__What to do__: From the line with "- 目的：生成对不同层次社区的总结报告，提供对图形的高层次理解。" to the final line of the records, every line is to be duplicated exactly, both of those lines included.

Stored data entries:
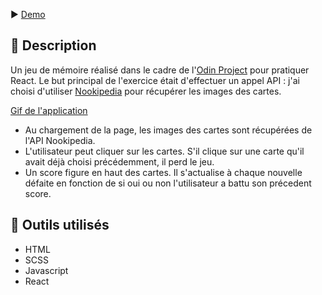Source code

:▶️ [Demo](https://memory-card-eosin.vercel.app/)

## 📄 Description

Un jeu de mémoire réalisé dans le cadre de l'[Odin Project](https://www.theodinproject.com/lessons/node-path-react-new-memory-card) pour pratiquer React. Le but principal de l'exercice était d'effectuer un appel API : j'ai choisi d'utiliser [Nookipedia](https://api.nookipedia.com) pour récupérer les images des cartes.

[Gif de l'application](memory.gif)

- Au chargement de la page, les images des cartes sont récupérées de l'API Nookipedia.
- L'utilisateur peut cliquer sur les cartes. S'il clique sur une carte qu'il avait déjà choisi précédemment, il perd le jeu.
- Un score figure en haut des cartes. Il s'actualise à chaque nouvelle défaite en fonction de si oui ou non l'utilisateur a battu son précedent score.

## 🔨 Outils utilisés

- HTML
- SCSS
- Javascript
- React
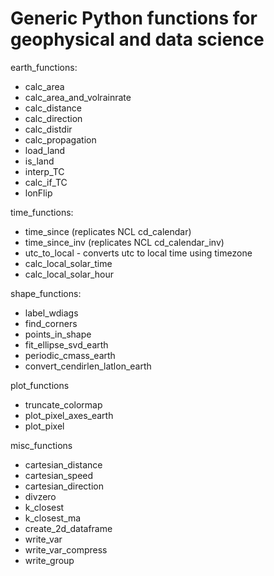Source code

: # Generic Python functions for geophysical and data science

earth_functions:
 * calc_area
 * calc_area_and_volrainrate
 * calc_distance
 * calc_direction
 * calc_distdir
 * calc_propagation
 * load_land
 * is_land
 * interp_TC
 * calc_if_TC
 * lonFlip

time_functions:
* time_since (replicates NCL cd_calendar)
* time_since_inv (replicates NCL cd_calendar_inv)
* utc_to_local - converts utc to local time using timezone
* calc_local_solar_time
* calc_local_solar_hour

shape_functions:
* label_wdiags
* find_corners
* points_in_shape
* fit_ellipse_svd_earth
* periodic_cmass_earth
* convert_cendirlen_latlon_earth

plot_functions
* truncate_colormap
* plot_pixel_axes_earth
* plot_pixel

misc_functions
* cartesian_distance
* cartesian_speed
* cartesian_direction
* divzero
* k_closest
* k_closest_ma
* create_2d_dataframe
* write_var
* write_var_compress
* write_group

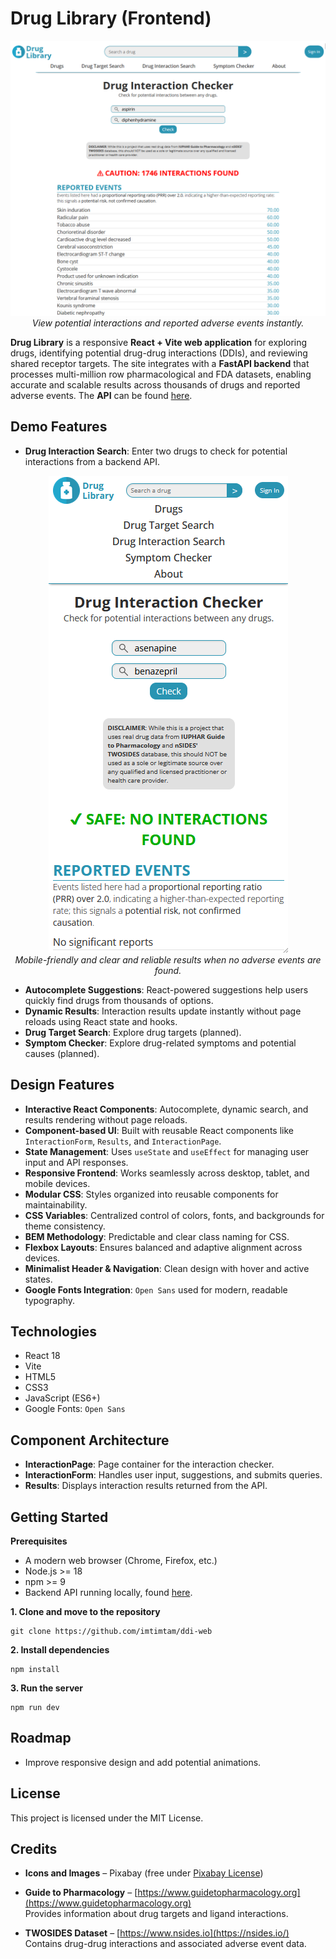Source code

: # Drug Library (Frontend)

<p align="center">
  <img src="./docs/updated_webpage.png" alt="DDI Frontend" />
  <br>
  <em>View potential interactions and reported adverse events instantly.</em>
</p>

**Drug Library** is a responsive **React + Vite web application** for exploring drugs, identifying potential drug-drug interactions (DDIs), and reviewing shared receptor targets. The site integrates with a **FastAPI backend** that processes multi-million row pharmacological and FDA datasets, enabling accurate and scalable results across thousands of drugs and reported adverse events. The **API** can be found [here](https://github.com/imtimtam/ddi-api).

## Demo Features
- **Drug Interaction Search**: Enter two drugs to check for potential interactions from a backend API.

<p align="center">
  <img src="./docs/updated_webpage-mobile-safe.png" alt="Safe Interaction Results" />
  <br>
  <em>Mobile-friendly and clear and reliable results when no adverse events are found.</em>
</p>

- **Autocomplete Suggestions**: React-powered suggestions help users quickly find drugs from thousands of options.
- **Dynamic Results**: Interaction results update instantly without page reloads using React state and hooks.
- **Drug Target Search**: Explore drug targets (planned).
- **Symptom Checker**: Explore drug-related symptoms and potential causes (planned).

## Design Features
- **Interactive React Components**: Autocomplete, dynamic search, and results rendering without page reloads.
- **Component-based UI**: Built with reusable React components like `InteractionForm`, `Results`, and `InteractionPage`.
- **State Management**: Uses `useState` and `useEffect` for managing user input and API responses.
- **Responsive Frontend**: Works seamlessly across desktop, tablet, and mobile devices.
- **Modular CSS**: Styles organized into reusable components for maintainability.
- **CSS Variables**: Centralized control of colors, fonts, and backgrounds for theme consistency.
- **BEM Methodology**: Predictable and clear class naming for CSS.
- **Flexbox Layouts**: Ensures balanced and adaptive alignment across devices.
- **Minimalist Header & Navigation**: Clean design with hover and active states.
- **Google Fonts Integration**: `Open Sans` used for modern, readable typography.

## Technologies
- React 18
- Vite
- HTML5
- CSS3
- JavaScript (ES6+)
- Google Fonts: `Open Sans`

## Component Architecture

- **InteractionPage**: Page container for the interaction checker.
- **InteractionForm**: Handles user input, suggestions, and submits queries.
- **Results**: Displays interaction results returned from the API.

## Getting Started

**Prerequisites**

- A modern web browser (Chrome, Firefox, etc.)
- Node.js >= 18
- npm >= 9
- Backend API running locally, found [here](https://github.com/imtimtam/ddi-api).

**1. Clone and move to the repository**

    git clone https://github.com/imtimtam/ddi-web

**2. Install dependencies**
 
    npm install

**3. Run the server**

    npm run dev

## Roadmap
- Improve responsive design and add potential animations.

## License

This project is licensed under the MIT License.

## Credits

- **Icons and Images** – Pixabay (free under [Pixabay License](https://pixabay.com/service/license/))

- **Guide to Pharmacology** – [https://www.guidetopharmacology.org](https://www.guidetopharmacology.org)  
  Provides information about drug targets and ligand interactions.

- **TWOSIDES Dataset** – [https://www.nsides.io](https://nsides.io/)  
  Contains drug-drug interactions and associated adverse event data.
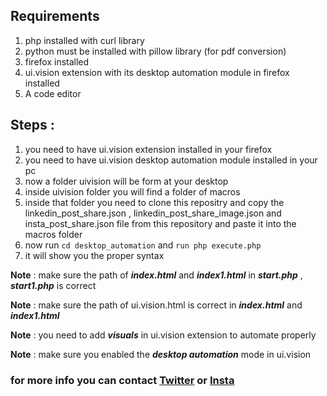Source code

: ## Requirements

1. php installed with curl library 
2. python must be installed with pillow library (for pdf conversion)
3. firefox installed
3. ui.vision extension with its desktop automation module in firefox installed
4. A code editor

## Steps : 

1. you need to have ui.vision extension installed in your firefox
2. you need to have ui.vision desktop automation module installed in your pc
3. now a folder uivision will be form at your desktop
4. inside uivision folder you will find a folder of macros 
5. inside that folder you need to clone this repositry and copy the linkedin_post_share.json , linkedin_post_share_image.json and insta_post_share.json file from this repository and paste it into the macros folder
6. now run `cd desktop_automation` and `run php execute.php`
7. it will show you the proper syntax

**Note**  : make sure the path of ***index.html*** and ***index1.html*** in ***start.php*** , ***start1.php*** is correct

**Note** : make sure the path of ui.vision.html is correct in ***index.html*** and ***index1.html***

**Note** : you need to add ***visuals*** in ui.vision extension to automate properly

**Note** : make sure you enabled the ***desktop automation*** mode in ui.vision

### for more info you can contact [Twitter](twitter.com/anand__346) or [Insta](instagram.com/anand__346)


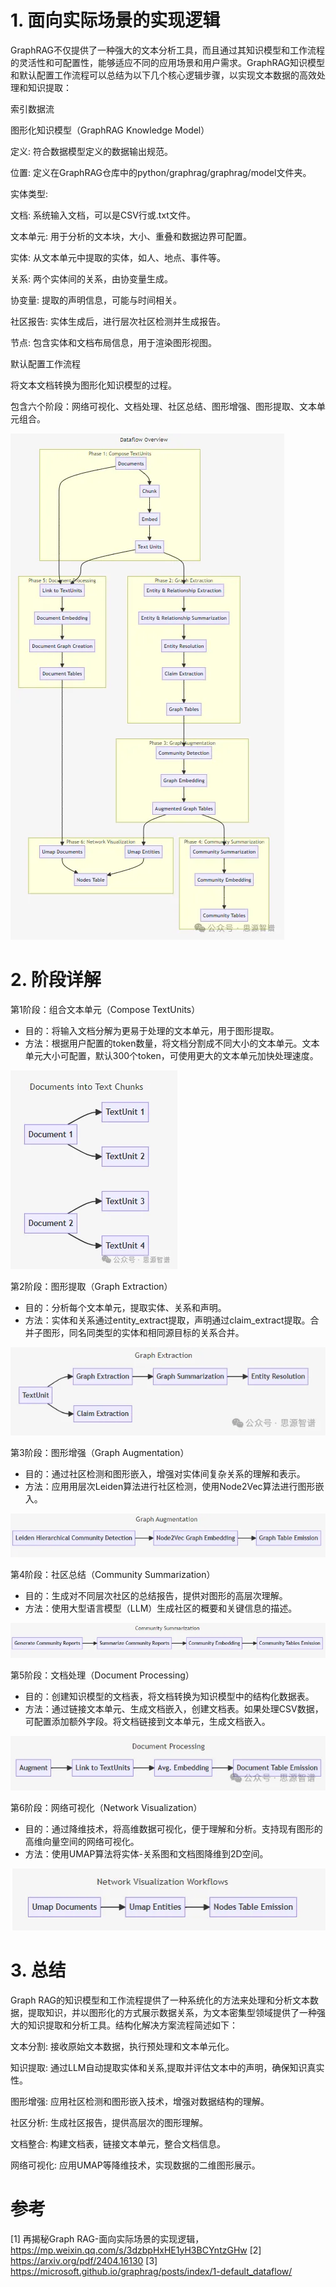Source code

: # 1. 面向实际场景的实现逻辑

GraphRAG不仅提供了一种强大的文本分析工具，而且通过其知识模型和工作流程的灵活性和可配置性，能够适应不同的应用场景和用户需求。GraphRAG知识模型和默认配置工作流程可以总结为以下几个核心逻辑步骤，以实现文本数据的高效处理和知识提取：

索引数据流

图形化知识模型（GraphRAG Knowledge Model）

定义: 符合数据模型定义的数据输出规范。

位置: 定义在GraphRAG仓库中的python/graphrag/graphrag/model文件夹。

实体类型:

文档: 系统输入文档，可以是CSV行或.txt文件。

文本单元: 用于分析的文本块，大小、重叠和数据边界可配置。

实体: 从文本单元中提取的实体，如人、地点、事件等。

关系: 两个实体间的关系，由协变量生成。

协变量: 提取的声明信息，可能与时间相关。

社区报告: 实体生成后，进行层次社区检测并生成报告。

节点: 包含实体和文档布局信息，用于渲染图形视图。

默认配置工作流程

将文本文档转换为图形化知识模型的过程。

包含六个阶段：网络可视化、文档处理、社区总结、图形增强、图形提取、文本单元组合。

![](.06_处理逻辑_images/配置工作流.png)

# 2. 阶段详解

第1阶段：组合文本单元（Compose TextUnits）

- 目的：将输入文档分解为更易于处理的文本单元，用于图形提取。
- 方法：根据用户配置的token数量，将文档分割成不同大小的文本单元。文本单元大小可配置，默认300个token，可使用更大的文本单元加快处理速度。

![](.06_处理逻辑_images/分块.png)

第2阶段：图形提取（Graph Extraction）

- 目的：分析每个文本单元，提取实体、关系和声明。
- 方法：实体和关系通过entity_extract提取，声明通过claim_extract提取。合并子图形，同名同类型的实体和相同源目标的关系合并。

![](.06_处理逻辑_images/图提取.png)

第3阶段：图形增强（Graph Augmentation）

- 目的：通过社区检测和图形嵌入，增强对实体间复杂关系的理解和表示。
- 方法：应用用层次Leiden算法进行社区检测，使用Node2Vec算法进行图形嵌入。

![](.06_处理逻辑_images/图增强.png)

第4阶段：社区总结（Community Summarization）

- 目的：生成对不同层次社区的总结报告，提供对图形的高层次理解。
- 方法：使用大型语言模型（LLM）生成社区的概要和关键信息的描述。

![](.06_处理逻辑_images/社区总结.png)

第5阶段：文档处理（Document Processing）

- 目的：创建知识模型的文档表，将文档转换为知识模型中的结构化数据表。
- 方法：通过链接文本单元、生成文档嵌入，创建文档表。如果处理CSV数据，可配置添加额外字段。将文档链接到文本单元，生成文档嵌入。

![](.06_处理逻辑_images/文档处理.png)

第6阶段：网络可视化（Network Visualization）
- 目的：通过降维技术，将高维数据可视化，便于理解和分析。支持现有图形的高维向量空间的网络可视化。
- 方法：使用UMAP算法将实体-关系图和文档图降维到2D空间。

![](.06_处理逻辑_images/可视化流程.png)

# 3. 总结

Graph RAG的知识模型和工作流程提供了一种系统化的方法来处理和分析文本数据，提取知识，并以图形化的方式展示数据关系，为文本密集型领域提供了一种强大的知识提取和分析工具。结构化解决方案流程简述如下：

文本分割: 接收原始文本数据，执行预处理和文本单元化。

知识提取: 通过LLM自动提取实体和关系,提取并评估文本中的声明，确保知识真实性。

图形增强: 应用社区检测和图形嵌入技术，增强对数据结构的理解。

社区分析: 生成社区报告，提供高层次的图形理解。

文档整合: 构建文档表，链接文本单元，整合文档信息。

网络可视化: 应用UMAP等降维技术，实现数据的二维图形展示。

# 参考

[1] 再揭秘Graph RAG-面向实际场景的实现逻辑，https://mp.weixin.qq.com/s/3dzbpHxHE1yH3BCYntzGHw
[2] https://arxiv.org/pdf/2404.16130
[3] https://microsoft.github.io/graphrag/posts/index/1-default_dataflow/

__Solution__:
- 目的：生成对不同层次社区的总结报告，提供对图形的高层次理解。
- 方法：使用大型语言模型（LLM）生成社区的概要和关键信息的描述。

![](.06_处理逻辑_images/社区总结.png)

第5阶段：文档处理（Document Processing）

- 目的：创建知识模型的文档表，将文档转换为知识模型中的结构化数据表。
- 方法：通过链接文本单元、生成文档嵌入，创建文档表。如果处理CSV数据，可配置添加额外字段。将文档链接到文本单元，生成文档嵌入。

![](.06_处理逻辑_images/文档处理.png)

第6阶段：网络可视化（Network Visualization）
- 目的：通过降维技术，将高维数据可视化，便于理解和分析。支持现有图形的高维向量空间的网络可视化。
- 方法：使用UMAP算法将实体-关系图和文档图降维到2D空间。

![](.06_处理逻辑_images/可视化流程.png)

# 3. 总结

Graph RAG的知识模型和工作流程提供了一种系统化的方法来处理和分析文本数据，提取知识，并以图形化的方式展示数据关系，为文本密集型领域提供了一种强大的知识提取和分析工具。结构化解决方案流程简述如下：

文本分割: 接收原始文本数据，执行预处理和文本单元化。

知识提取: 通过LLM自动提取实体和关系,提取并评估文本中的声明，确保知识真实性。

图形增强: 应用社区检测和图形嵌入技术，增强对数据结构的理解。

社区分析: 生成社区报告，提供高层次的图形理解。

文档整合: 构建文档表，链接文本单元，整合文档信息。

网络可视化: 应用UMAP等降维技术，实现数据的二维图形展示。

# 参考

[1] 再揭秘Graph RAG-面向实际场景的实现逻辑，https://mp.weixin.qq.com/s/3dzbpHxHE1yH3BCYntzGHw
[2] https://arxiv.org/pdf/2404.16130
[3] https://microsoft.github.io/graphrag/posts/index/1-default_dataflow/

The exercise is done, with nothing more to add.